_ASSIGNMENT_: Copy out exactly, from the entries that follow, the line holding "สิ่งอำนวยความสะดวกในโครงการ", the line holding "Helaas hebben we in deze plaats nog geen", and all lines between them, but no pictures.

*** Opening DATA EXCERPTS ***

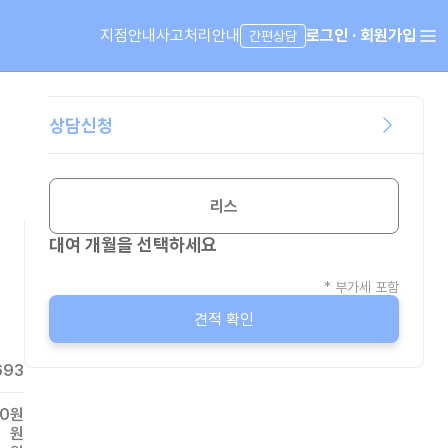
지점안내
사고처리안내
로그인 · 회원가입
간편상담
상담신청
리스
대여 개월을 선택하세요
* 부가세 포함
견적 확인
693
00
원
원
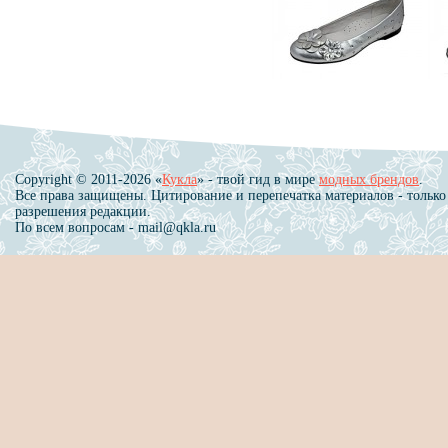
Copyright © 2011-2026 «
Кукла
» - твой гид в мире
модных брендов
.
Все права защищены. Цитирование и перепечатка материалов - только
разрешения редакции.
По всем вопросам - mail@qkla.ru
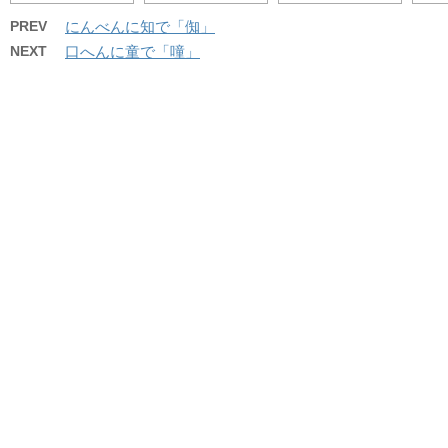
PREV
にんべんに知で「倁」
NEXT
口へんに童で「噇」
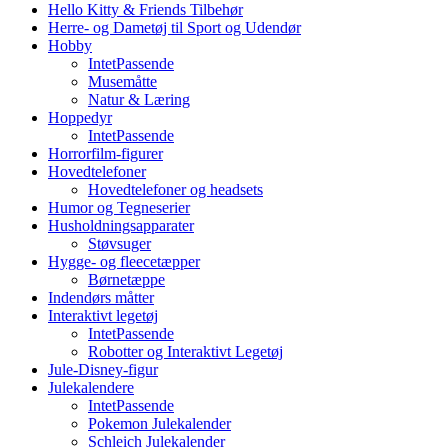
Hello Kitty & Friends Tilbehør
Herre- og Dametøj til Sport og Udendør
Hobby
IntetPassende
Musemåtte
Natur & Læring
Hoppedyr
IntetPassende
Horrorfilm-figurer
Hovedtelefoner
Hovedtelefoner og headsets
Humor og Tegneserier
Husholdningsapparater
Støvsuger
Hygge- og fleecetæpper
Børnetæppe
Indendørs måtter
Interaktivt legetøj
IntetPassende
Robotter og Interaktivt Legetøj
Jule-Disney-figur
Julekalendere
IntetPassende
Pokemon Julekalender
Schleich Julekalender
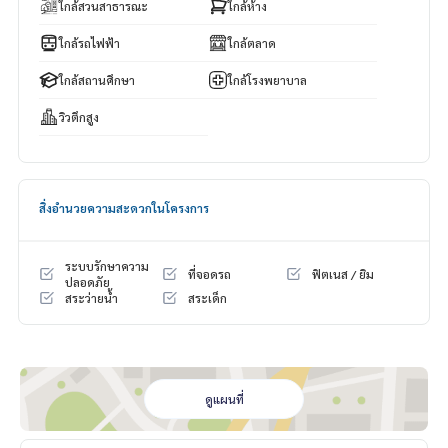
ใกล้สวนสาธารณะ
ใกล้ห้าง
ใกล้รถไฟฟ้า
ใกล้ตลาด
ใกล้สถานศึกษา
ใกล้โรงพยาบาล
วิวตึกสูง
สิ่งอำนวยความสะดวกในโครงการ
ระบบรักษาความ
ที่จอดรถ
ฟิตเนส / ยิม
ปลอดภัย
สระว่ายน้ำ
สระเด็ก
ดูแผนที่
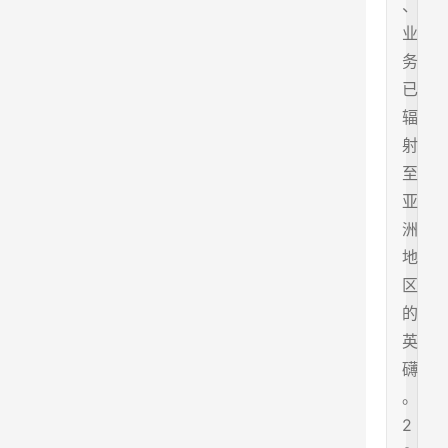
、
业
务
已
辐
射
至
亚
洲
地
区
的
英
礴
。
2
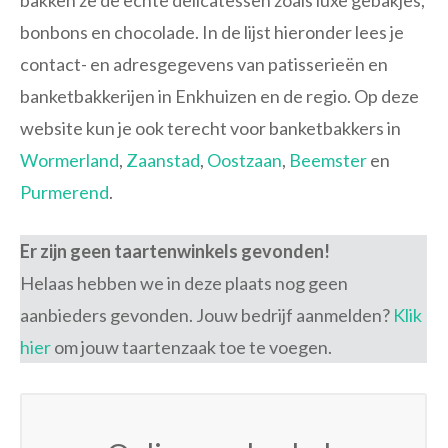
bakken ze de echte delicatessen zoals luxe gebakjes,
bonbons en chocolade. In de lijst hieronder lees je
contact- en adresgegevens van patisserieën en
banketbakkerijen in Enkhuizen en de regio. Op deze
website kun je ook terecht voor banketbakkers in
Wormerland
,
Zaanstad
,
Oostzaan
,
Beemster
en
Purmerend
.
Er zijn geen taartenwinkels gevonden!
Helaas hebben we in deze plaats nog geen
aanbieders gevonden. Jouw bedrijf aanmelden?
Klik
hier
om jouw taartenzaak toe te voegen.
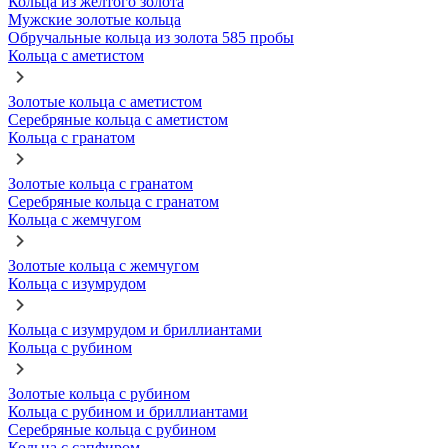
Кольца из желтого золота
Мужские золотые кольца
Обручальные кольца из золота 585 пробы
Кольца с аметистом
Золотые кольца с аметистом
Серебряные кольца с аметистом
Кольца с гранатом
Золотые кольца с гранатом
Серебряные кольца с гранатом
Кольца с жемчугом
Золотые кольца с жемчугом
Кольца с изумрудом
Кольца с изумрудом и бриллиантами
Кольца с рубином
Золотые кольца с рубином
Кольца с рубином и бриллиантами
Серебряные кольца с рубином
Кольца с сапфиром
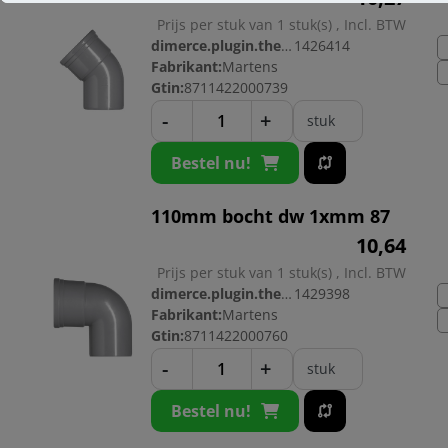
Prijs per stuk van 1 stuk(s) , Incl. BTW
dimerce.plugin.theme.productnr:
1426414
Fabrikant:
Martens
Gtin:
8711422000739
-
+
stuk
Bestel nu!
110mm bocht dw 1xmm 87
10,
64
Prijs per stuk van 1 stuk(s) , Incl. BTW
dimerce.plugin.theme.productnr:
1429398
Fabrikant:
Martens
Gtin:
8711422000760
-
+
stuk
Bestel nu!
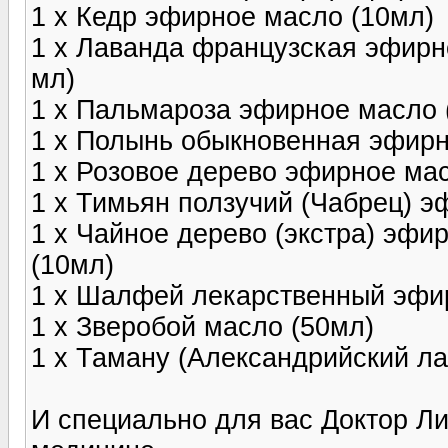
1 x Кедр эфирное масло (10мл)
1 x Лаванда французская эфирн
мл)
1 x Пальмароза эфирное масло 
1 x Полынь обыкновенная эфирн
1 x Розовое дерево эфирное ма
1 x Тимьян ползучий (Чабрец) э
1 x Чайное дерево (экстра) эф
(10мл)
1 x Шалфей лекарственный эфи
1 x Зверобой масло (50мл)
1 x Таману (Александрийский л
И специально для вас Доктор Л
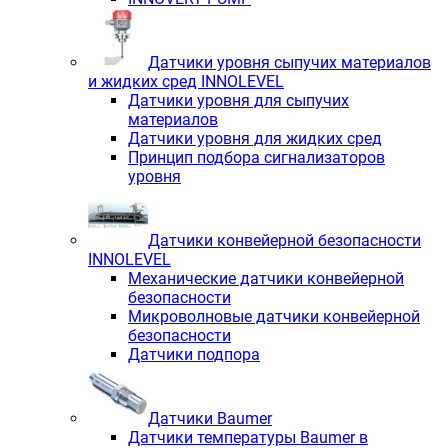
Датчики уровня сыпучих материалов
и жидких сред INNOLEVEL
Датчики уровня для сыпучих
материалов
Датчики уровня для жидких сред
Принцип подбора сигнализаторов
уровня
Датчики конвейерной безопасности
INNOLEVEL
Механические датчики конвейерной
безопасности
Микроволновые датчики конвейерной
безопасности
Датчики подпора
Датчики Baumer
Датчики температуры Baumer в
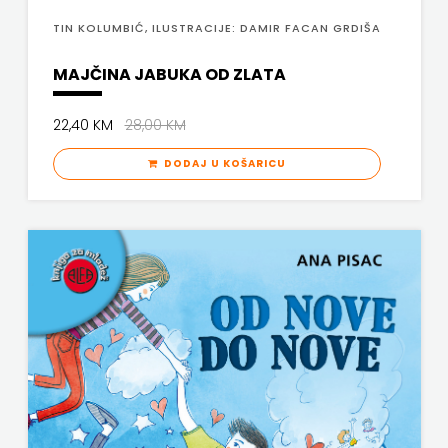
TIN KOLUMBIĆ, ILUSTRACIJE: DAMIR FACAN GRDIŠA
FREE
MAJČINA JABUKA OD ZLATA
U
HNŽ
22,40 KM
28,00 KM
V.B.Z.
DODAJ U KOŠARICU
VERBUM
VORTO
PALABRA
ZNANJE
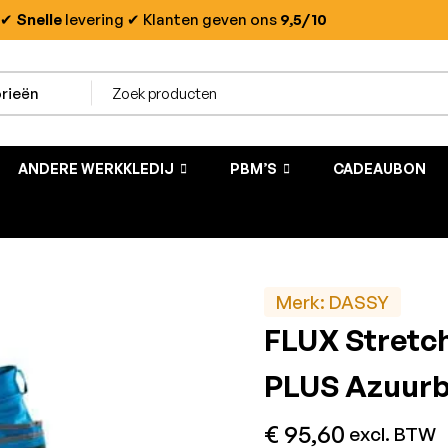
✔
Snelle
levering
✔ Klanten geven ons
9,5/10
ANDERE WERKKLEDIJ
PBM’S
CADEAUBON
Merk:
DASSY
FLUX Stretc
PLUS Azuurb
€
95,60
excl. BTW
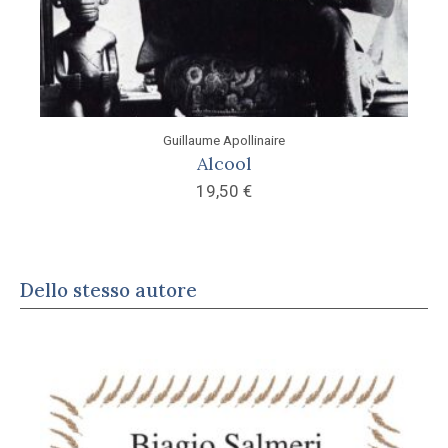
Guillaume Apollinaire
Alcool
19,50
€
Dello stesso autore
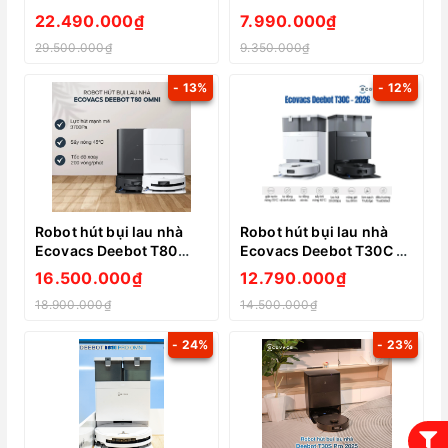
Omni
22.490.000₫
7.990.000₫
29.500.000₫
9.350.000₫
- 13%
- 12%
Robot hút bụi lau nhà
Robot hút bụi lau nhà
Ecovacs Deebot T80
Ecovacs Deebot T30C –
Omni
2026
16.500.000₫
12.790.000₫
18.900.000₫
14.500.000₫
- 24%
- 23%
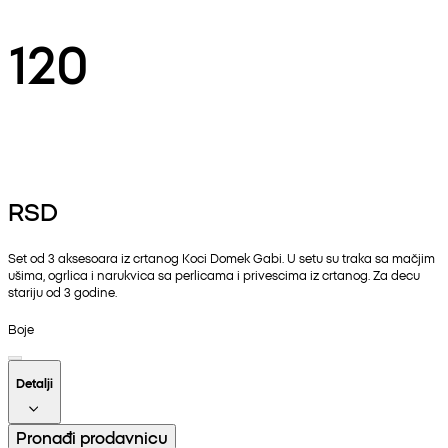
120
RSD
Set od 3 aksesoara iz crtanog Koci Domek Gabi. U setu su traka sa mačjim
ušima, ogrlica i narukvica sa perlicama i privescima iz crtanog. Za decu
stariju od 3 godine.
Boje
Detalji
Pronađi prodavnicu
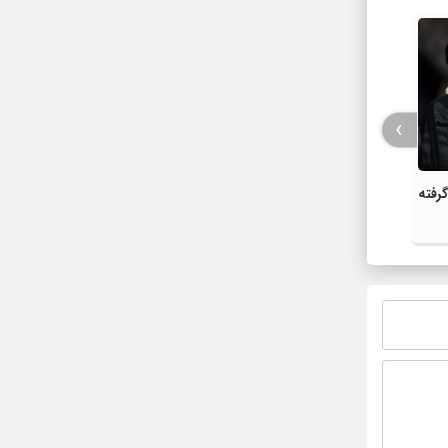
›
رفته
پیام عادل فردوسی پور برای مردم زلزله
روز قد
زده خوی
است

*** Closing DATA EXCERPTS ***

_SOLUTION TO THIS PROBLEM_:
สิ่งอำนวยความสะดวกในโครงการ
ระบบรักษาความ
ที่จอดรถ
ฟิตเนส / ยิม
ปลอดภัย
สระว่ายน้ำ
สระเด็ก
ดูแผนที่
、
业
务
已
辐
射
至
亚
洲
地
区
的
英
礴
。
2
bakken ze de echte delicatessen zoals luxe gebakjes,
bonbons en chocolade. In de lijst hieronder lees je
contact- en adresgegevens van patisserieën en
banketbakkerijen in Enkhuizen en de regio. Op deze
website kun je ook terecht voor banketbakkers in
Wormerland
,
Zaanstad
,
Oostzaan
,
Beemster
en
Purmerend
.
Er zijn geen taartenwinkels gevonden!
Helaas hebben we in deze plaats nog geen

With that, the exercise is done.